|
Fungicide-treated seed can fend off seedling diseases like pythium and early-season PRR, says Jirak. Insecticide-laced seed treatments can control insects that plague early-season growth like white grubs. They also can curb early infestations of soybean aphids and bean leaf beetles. Jirak says in six site years from 2004 to 2006, soybeans treated with CruiserMaxx Beans (Syngenta's insecticide-fungicide seed treatment) in company trials outyielded untreated soybeans by 5.5 bushels per acre.
"One nice thing about controlling insects with the seed is it goes easy on the beneficial insects, unlike a topical insecticide," says Jirak.
It spares insects like Asian ladybird beetles that naturally prey on soybean aphids.
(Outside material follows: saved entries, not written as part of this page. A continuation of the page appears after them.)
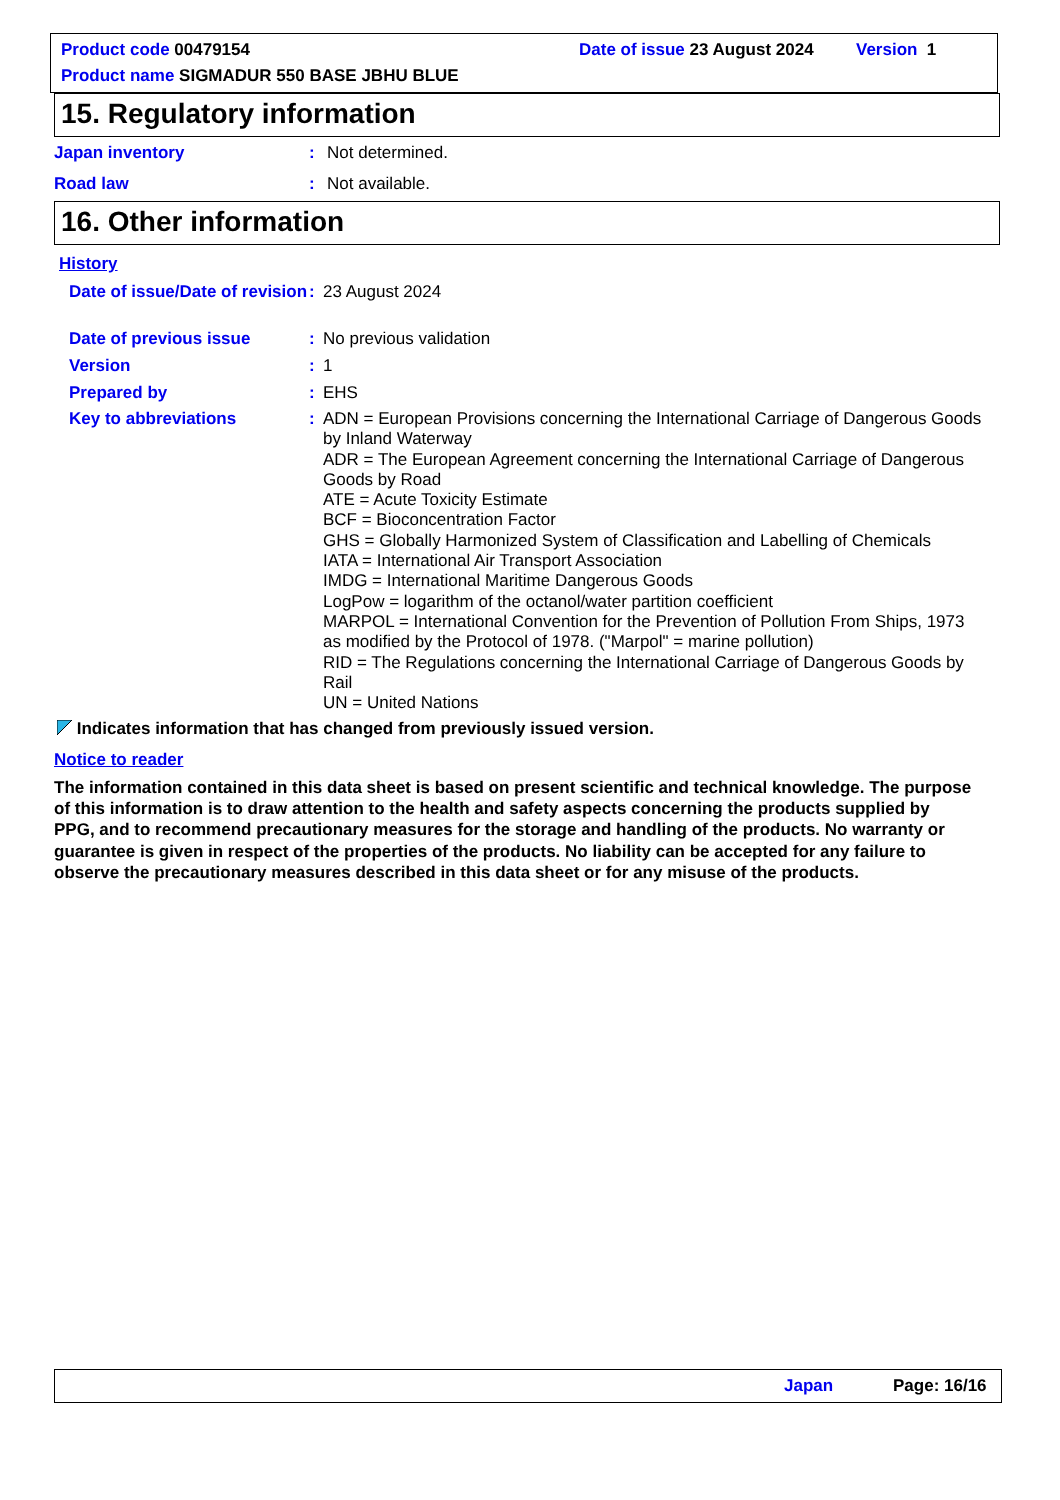Product code 00479154 Date of issue 23 August 2024 Version 1
Product name SIGMADUR 550 BASE JBHU BLUE
15. Regulatory information
Japan inventory :
Not determined.
Road law :
Not available.
16. Other information
History
Date of issue/Date of revision
:
23 August 2024
Date of previous issue :
No previous validation
Version :
1
Prepared by :
EHS
Key to abbreviations :
ADN = European Provisions concerning the International Carriage of Dangerous Goods by Inland Waterway
ADR = The European Agreement concerning the International Carriage of Dangerous Goods by Road
ATE = Acute Toxicity Estimate
BCF = Bioconcentration Factor
GHS = Globally Harmonized System of Classification and Labelling of Chemicals
IATA = International Air Transport Association
IMDG = International Maritime Dangerous Goods
LogPow = logarithm of the octanol/water partition coefficient
MARPOL = International Convention for the Prevention of Pollution From Ships, 1973 as modified by the Protocol of 1978. ("Marpol" = marine pollution)
RID = The Regulations concerning the International Carriage of Dangerous Goods by Rail
UN = United Nations
Indicates information that has changed from previously issued version.
Notice to reader
The information contained in this data sheet is based on present scientific and technical knowledge. The purpose of this information is to draw attention to the health and safety aspects concerning the products supplied by PPG, and to recommend precautionary measures for the storage and handling of the products. No warranty or guarantee is given in respect of the properties of the products. No liability can be accepted for any failure to observe the precautionary measures described in this data sheet or for any misuse of the products.
Japan Page: 16/16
CruiserMaxx Beans cost hovers around $12 per acre. With soybean prices hovering around $8 per bushel, it would take a 1.5 bushel per acre yield increase to pay for the cost, says Jirak.
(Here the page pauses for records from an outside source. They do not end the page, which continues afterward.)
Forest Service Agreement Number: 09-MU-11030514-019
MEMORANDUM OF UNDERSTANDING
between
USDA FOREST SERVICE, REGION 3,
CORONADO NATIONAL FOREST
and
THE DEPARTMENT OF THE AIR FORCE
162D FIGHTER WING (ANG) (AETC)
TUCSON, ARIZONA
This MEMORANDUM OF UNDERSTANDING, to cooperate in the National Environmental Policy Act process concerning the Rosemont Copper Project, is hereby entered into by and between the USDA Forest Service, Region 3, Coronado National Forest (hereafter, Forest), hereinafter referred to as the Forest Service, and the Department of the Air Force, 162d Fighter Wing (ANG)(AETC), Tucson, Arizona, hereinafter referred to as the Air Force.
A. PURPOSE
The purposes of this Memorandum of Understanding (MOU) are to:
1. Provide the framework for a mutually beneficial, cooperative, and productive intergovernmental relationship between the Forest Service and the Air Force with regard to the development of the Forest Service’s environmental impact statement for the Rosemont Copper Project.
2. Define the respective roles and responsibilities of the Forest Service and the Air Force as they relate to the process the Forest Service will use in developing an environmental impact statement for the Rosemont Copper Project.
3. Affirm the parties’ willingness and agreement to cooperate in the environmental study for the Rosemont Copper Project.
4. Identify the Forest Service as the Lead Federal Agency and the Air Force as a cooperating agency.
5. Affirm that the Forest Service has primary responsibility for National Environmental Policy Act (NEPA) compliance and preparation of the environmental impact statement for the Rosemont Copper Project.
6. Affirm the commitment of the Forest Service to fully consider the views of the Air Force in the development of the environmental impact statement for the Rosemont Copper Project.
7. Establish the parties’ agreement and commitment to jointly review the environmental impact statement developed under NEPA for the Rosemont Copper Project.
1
Wayne Pedersen, retired University of Illinois Extension plant pathologist, has seen a change in attitudes regarding crop production technology in the last couple years compared to the previous 20.
"The thinking used to be if we increased yields tremendously, the price would decrease," he says. No more. The dynamic demand led by biofuels is swallowing increased production. "We are now looking for ways to increase yields," he says.
One of those ways are seed treatments. They aren't a panacea for all production cases. For example, Pedersen referred to a soybean field that had been tilled several times before planting in the first week of May. In this warm seedbed, a seed treatment payoff wouldn't be likely as soybeans planted into a cold no-till continuous corn field.
Pedersen is using digitized readings of roots to study damage inflicted by seedling diseases. He's observed damage to root hairs caused by early-season corn and soybean diseases. He believes root hairs play a key role in boosting corn and soybean yields. Seed treatments are one way to retain root hairs.
"I think root hairs (in soybeans) are what allows pods to make seed and not fall off," he says. "The answer isn't in getting more pods, it's getting ones that are there not to fall off."